Object Recognition in Man, Monkey, and Machine
These interconnected essays on three-dimensional visual object recognition present cutting-edge research by some of the most creative neuroscientific, cognitive, and computational scientists in the field.
Cassandra Moore and Patrick Cavanagh take a classic demonstration, the perception of "two-tone" images, and turn it into a method for understanding the nature of object representations in terms of surfaces and the interaction between bottom-up and top-down processes. Michael J. Tarr and Isabel Gauthier use computer graphics to study whether viewpoint-dependent recognition mechanisms can generalize between exemplars of perceptually defined classes. Melvyn A. Goodale and G. Keith Humphrey use innovative psychophysical techniques to investigate dissociable aspects of visual and spatial processing in brain-injured subjects. D. I. Perrett, M. W. Oram, and E. Ashbridge combine neurophysiological single-cell data from monkeys with computational analyses for a new way of thinking about the mechanisms that mediate viewpoint-dependent object recognition and mental rotation. Shimon Ullman also addresses possible mechanisms to account for viewpoint-dependent behavior, but from the perspective of machine vision. Finally, Philippe G. Schyns synthesizes work from many areas, to provide a coherent account of how stimulus class and recognition task interact.
The contributors bring a wide range of methodologies to bear on the common problem of image-based object recognition.
About the Editor
Heinrich Bülthoff is Professor and Director of the Perception, Cognition, and Action Department at the Max Planck Institute for Biological Cybernetics in Tübingen.

:: Your instructions ::
Quote the book description between "About the Editor" and "Cybernetics in Tübingen.", inclusive. The material that follows was taken from a separate source and is unrelated to the book description.

Records from a dataset:
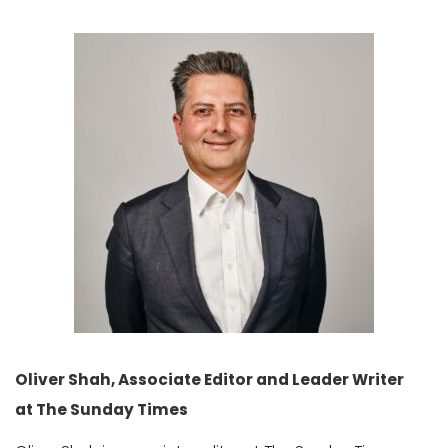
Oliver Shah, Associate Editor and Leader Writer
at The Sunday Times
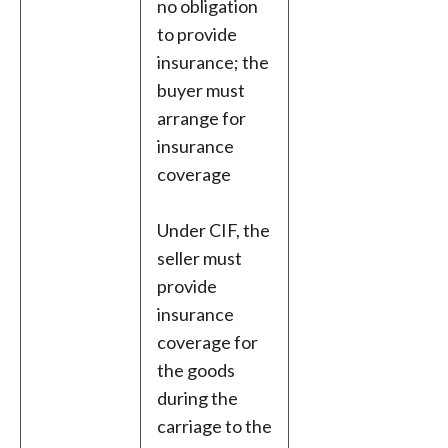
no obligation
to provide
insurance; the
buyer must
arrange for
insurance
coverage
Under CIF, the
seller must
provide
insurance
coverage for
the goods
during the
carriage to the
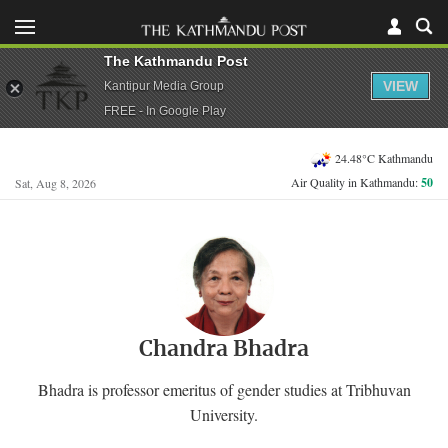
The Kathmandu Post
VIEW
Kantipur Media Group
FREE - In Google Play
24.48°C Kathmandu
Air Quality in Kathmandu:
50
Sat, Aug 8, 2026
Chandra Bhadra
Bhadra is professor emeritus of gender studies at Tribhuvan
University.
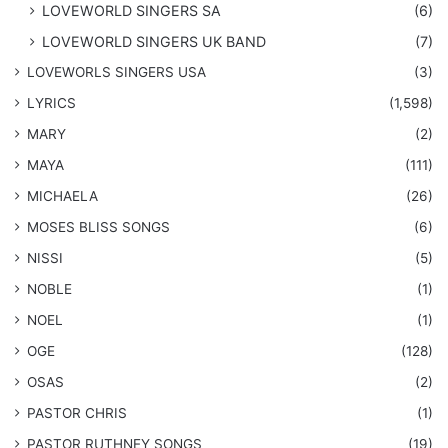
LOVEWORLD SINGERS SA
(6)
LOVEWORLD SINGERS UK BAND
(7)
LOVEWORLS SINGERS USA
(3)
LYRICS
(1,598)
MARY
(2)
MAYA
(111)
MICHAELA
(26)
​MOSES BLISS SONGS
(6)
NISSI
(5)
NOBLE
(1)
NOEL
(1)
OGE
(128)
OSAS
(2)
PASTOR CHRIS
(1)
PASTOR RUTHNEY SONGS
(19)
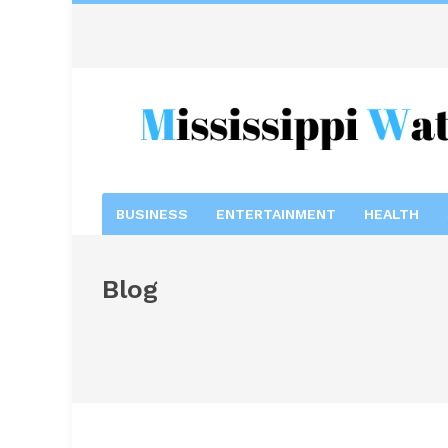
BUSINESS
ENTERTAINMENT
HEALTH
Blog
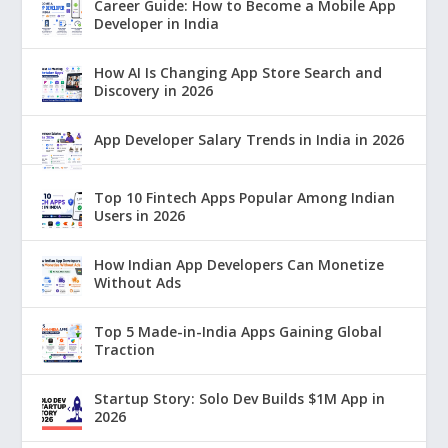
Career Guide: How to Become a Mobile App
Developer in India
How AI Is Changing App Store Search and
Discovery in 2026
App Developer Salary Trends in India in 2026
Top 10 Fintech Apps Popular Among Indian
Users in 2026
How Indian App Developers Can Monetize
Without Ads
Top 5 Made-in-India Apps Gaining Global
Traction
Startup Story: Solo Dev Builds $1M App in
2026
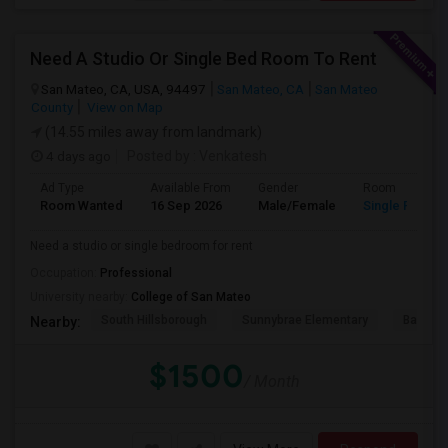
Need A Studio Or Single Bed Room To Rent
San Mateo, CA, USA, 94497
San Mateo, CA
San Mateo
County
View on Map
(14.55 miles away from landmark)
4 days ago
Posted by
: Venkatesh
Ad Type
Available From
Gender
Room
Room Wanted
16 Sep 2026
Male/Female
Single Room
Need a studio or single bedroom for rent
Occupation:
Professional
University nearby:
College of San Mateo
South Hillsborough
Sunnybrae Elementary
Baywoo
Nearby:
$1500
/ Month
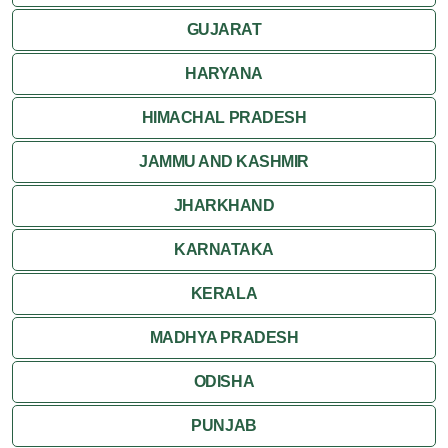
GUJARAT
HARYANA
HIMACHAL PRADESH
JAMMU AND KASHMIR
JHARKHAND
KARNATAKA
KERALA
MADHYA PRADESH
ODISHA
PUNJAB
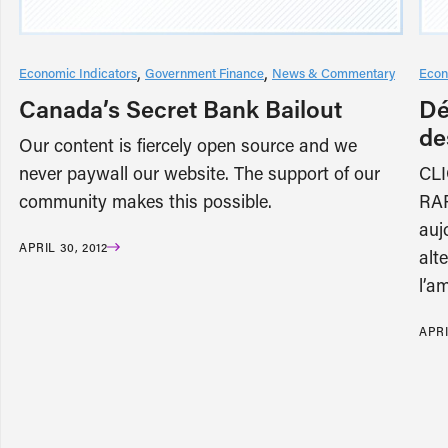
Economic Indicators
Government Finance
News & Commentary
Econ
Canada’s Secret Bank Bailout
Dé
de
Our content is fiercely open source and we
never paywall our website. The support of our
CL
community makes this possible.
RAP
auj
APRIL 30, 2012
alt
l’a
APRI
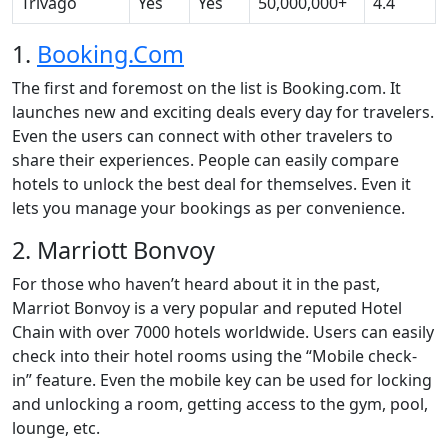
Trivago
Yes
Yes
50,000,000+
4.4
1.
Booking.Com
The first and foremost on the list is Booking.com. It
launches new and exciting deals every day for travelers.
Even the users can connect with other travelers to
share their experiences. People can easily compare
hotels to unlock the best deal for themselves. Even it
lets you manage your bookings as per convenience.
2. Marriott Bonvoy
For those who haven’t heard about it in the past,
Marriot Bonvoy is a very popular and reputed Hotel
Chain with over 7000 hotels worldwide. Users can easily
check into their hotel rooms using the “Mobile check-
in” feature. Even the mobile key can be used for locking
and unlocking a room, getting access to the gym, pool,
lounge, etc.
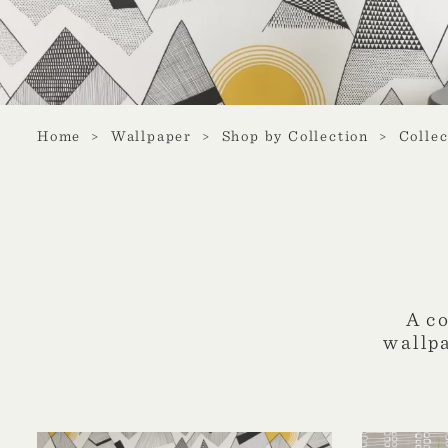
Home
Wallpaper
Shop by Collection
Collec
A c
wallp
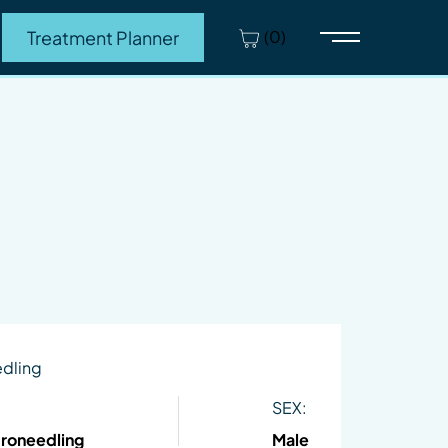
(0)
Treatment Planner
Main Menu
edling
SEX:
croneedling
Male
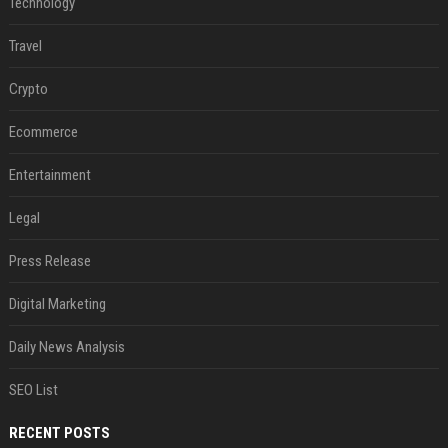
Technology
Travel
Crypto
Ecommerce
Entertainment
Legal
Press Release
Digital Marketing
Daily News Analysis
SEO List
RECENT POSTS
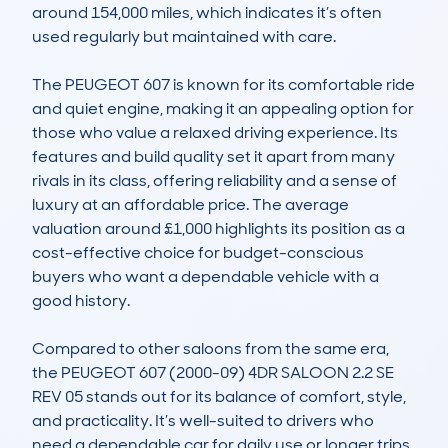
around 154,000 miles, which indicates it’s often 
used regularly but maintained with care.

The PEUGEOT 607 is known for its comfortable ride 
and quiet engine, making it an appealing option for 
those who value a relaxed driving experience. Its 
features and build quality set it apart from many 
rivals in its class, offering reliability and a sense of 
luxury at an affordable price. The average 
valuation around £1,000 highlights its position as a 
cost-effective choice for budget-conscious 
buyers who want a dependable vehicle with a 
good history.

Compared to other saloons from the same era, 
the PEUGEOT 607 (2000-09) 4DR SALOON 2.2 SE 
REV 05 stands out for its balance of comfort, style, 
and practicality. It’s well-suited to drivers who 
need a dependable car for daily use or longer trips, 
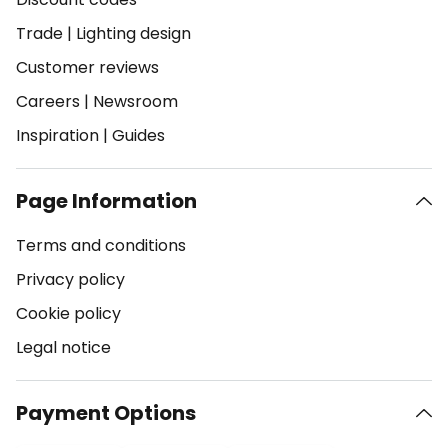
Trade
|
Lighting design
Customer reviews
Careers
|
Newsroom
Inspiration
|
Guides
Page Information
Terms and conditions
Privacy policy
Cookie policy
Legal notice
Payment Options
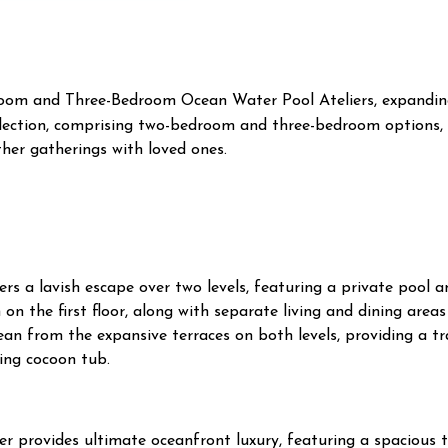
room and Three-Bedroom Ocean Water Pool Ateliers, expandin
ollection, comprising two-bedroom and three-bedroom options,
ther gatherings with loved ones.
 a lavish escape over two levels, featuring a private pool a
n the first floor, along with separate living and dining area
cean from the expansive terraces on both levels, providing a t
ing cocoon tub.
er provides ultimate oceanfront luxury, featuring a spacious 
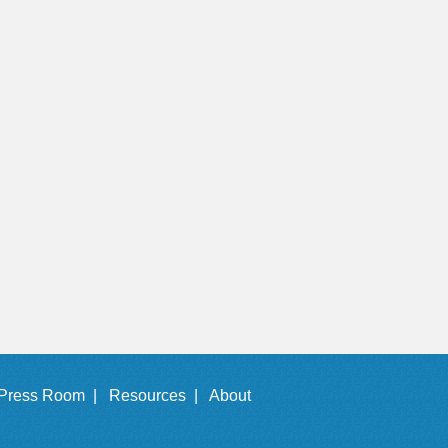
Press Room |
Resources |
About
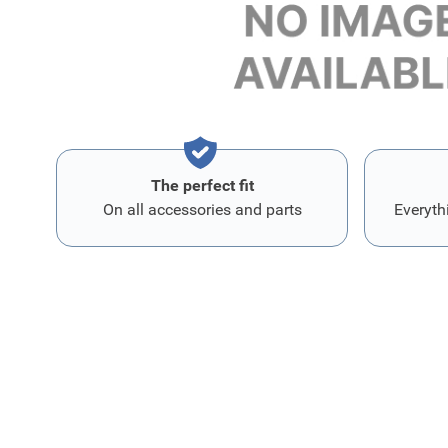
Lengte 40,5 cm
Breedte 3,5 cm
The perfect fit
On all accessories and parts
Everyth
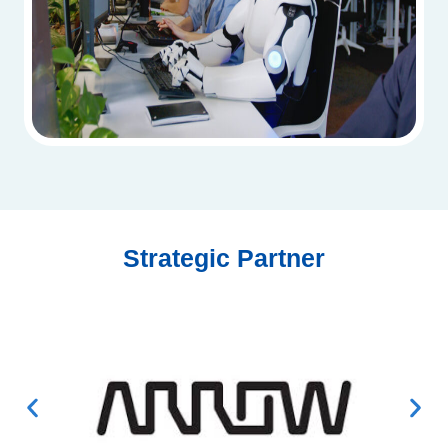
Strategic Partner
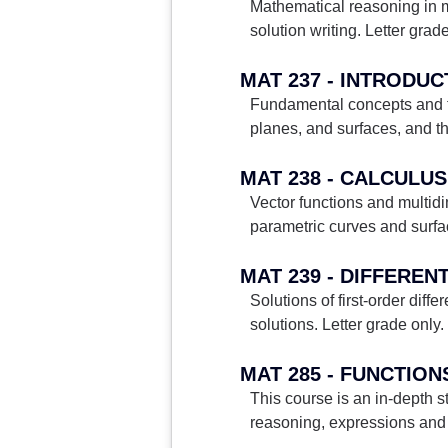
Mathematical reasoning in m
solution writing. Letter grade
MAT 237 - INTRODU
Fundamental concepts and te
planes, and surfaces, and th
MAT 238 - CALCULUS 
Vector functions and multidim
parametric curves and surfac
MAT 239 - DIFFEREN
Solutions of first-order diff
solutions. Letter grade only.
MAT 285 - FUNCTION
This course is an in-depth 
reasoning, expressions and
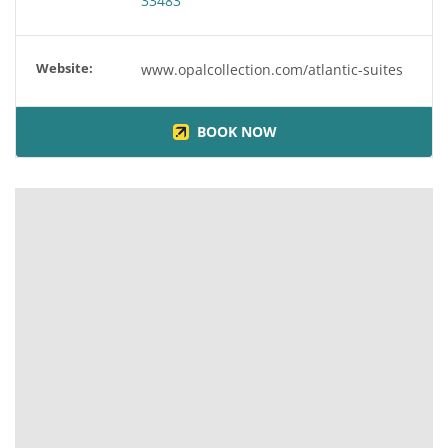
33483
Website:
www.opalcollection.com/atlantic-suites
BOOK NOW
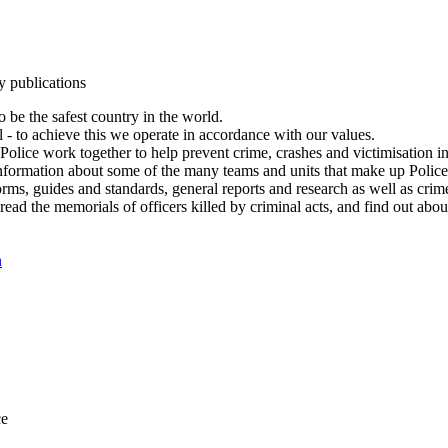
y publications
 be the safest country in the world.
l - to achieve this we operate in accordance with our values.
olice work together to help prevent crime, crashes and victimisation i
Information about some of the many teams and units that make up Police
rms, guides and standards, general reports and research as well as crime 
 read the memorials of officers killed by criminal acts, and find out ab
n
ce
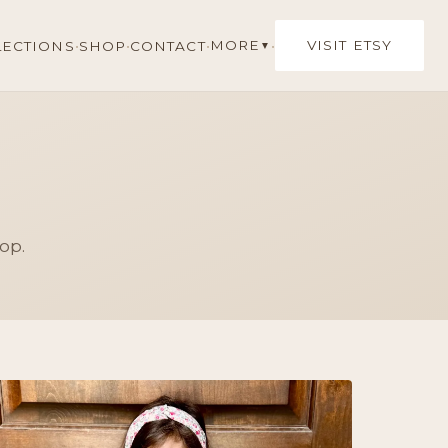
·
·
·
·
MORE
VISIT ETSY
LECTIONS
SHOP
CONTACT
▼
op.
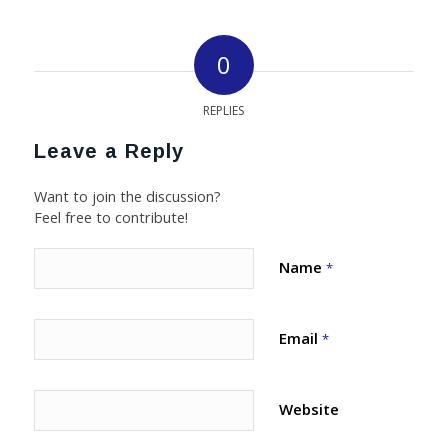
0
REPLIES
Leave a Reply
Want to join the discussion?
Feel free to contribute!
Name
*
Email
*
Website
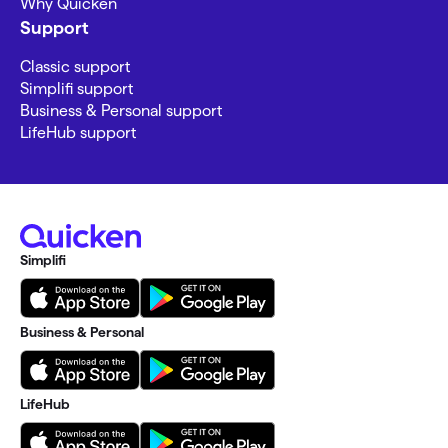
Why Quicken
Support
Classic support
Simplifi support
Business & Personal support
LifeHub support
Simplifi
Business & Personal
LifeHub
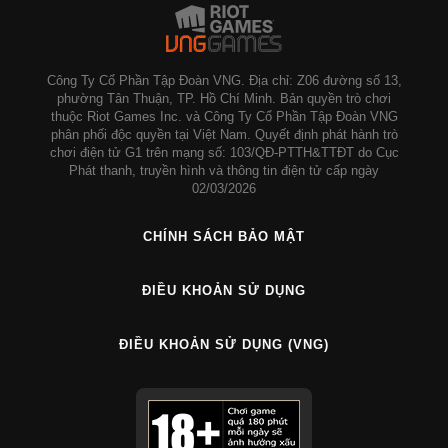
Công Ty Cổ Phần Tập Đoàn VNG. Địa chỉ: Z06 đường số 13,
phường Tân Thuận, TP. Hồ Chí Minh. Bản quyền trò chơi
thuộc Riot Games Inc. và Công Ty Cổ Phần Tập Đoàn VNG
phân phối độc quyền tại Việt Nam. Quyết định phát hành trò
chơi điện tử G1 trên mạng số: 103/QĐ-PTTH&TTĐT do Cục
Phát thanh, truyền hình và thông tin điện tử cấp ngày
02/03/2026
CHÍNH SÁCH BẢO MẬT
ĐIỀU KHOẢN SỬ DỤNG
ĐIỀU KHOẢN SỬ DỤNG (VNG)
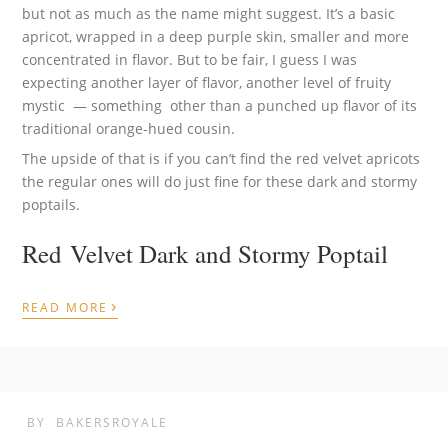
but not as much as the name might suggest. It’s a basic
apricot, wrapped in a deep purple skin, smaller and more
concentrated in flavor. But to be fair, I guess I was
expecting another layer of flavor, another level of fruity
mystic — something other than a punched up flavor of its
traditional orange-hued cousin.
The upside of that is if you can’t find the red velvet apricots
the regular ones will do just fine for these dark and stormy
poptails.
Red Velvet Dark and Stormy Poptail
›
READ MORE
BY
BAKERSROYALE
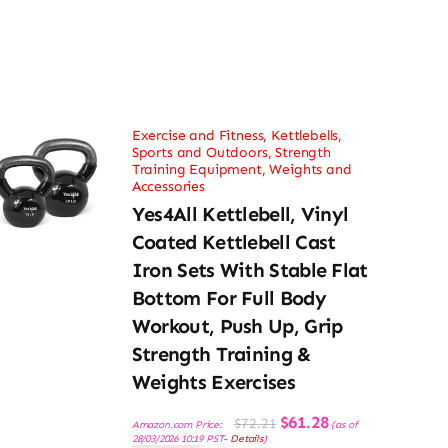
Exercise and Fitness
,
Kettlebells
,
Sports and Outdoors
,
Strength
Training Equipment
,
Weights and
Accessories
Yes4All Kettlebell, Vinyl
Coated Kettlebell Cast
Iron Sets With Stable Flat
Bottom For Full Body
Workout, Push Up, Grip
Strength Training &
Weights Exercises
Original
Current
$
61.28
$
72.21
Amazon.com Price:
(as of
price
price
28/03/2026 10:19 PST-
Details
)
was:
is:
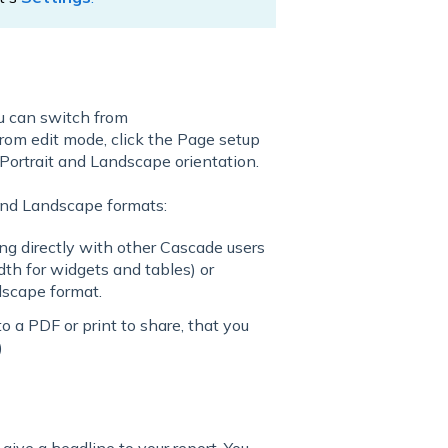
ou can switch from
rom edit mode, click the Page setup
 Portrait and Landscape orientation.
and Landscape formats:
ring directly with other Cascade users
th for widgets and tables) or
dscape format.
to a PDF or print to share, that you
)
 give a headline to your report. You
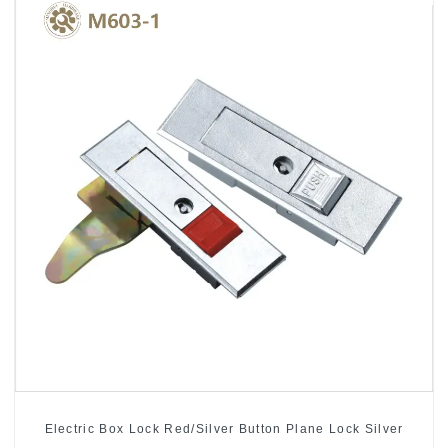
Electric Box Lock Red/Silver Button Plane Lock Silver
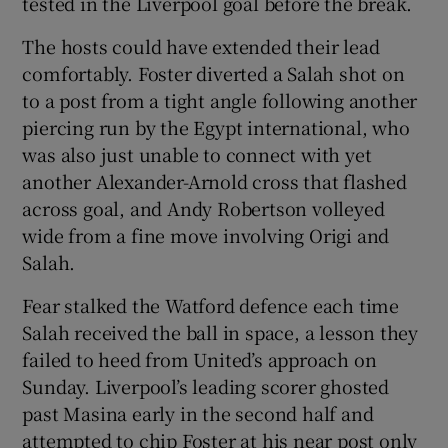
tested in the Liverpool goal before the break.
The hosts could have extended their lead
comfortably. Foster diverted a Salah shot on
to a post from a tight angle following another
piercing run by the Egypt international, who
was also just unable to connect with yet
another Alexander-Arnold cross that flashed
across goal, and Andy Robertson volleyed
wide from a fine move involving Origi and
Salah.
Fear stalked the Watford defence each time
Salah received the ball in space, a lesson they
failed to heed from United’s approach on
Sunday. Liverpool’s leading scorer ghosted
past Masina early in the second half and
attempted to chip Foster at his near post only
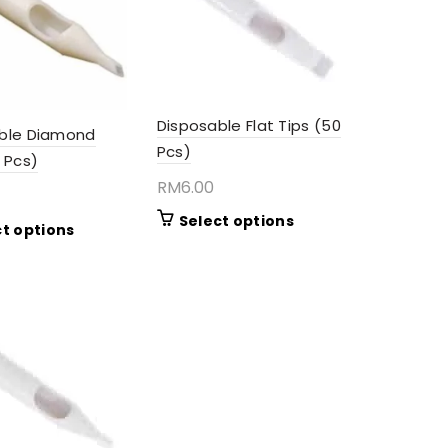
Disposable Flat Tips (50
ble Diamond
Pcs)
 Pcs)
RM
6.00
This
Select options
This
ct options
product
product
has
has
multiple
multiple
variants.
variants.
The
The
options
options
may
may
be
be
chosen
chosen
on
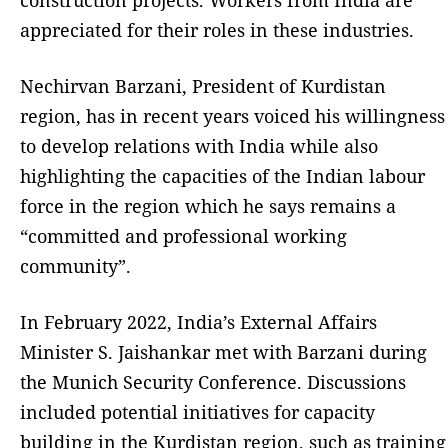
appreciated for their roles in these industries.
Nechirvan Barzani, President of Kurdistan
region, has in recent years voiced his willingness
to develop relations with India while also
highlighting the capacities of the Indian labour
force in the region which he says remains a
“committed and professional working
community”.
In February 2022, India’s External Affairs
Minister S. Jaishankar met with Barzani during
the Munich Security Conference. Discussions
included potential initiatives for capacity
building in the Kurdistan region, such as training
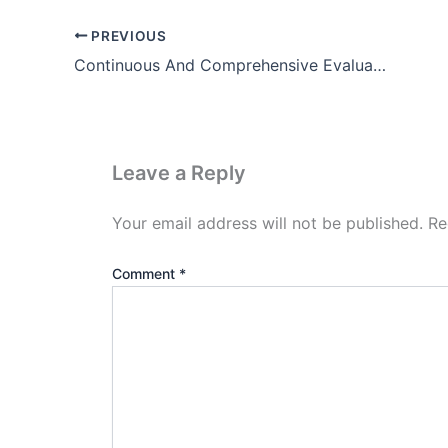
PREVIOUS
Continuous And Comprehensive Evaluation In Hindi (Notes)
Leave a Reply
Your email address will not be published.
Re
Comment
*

:: Response to the task ::
About the Editor
Heinrich Bülthoff is Professor and Director of the Perception, Cognition, and Action Department at the Max Planck Institute for Biological Cybernetics in Tübingen.